I felt the same way until I had to take a statistics class for a second bachelors I’m working on as a 40 year old. The class was “statistics for non STEM majors” and the extremely chill, aging surfer dude prof approached it like we were all easily spooked horses and math was a snake.
He didn’t even tell us when we took our midterm, he told us it was a quiz that he was offering lots of extra tutoring sessions for. He didn’t tell us until weeks later when someone asked when the midterm would be. He really went out of his way to explain down to the roots of each equation about how and why it works.
By the end of it I didn’t feel like I was missing the part of my brain that can do math anymore.
rockSlayer@lemmy.world 8 months ago
You might have dyscalculia. It’s best described as ‘math dyslexia’ and heavily impacts a person’s ability to do math
FlyingSquid@lemmy.world 8 months ago
It could be, but I don’t mix up numbers, I just can’t grasp concepts. Equations mystify me.

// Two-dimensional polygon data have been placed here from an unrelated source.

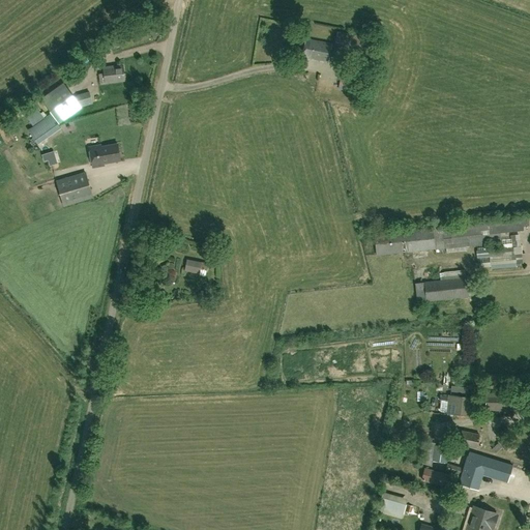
[(334,45),(365,51),(367,38),(337,31),(334,45)]
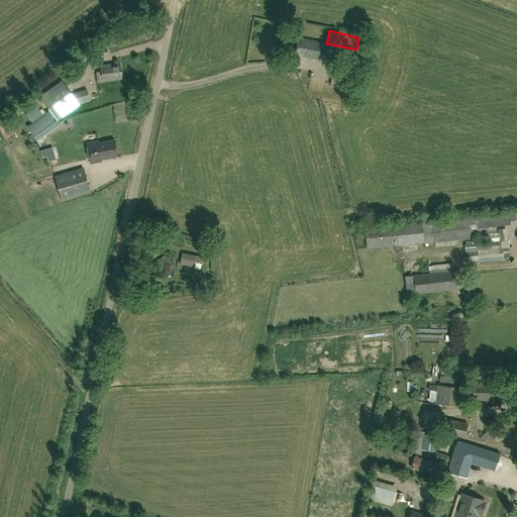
[(322,52),(324,42),(298,37),(296,46),(295,56),(320,61),(322,52)]
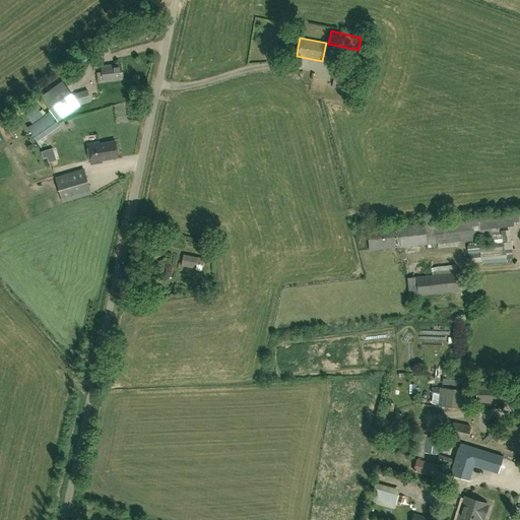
[(99,82),(123,79),(121,65),(113,66),(112,65),(101,67),(102,72),(98,73),(99,82)]
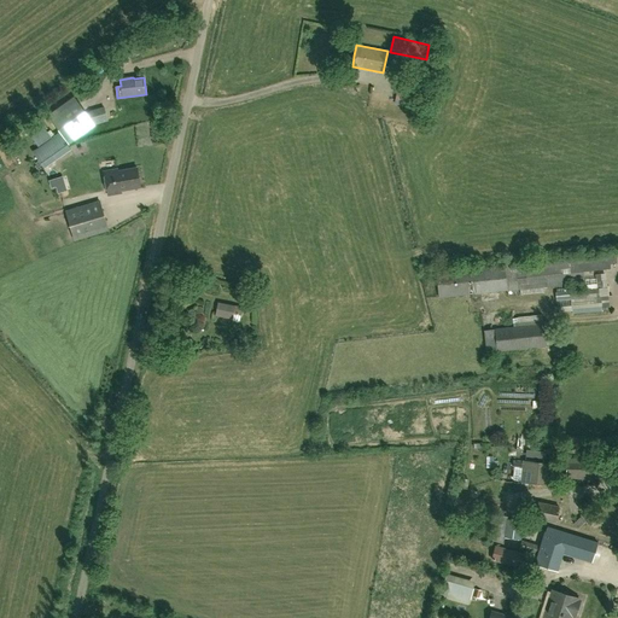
[(74,98),(48,117),(69,145),(76,139),(95,126),(94,126),(85,111),(81,106),(80,106),(74,98)]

agent_flounder@lemmy.world 8 months ago
I wonder if I have this.
One of the symptoms of ADHD, as I understand it, is difficulties with symbol decoding (I think that is what it is called). I think it may be related to poor working memory. Say you want to decode a substitution cypher. With ADHD you have to keep referring back to the decoding chart more often than those without. (I took a test on this as part of my diagnosis and I sucked at it).
I think maybe that affects understanding equations with all the symbols and Greek letters and such?
FlyingSquid@lemmy.world 8 months ago
That may be my problem. My daughter was diagnosed with ADHD and although I’ve never gotten an official diagnosis, her symptoms are pretty similar to my experiences, so it’s entirely possible I have ADHD and this is an ADHD thing.
agent_flounder@lemmy.world 8 months ago
ADHD is very heritable, almost as much as height. So it is pretty likely, indeed.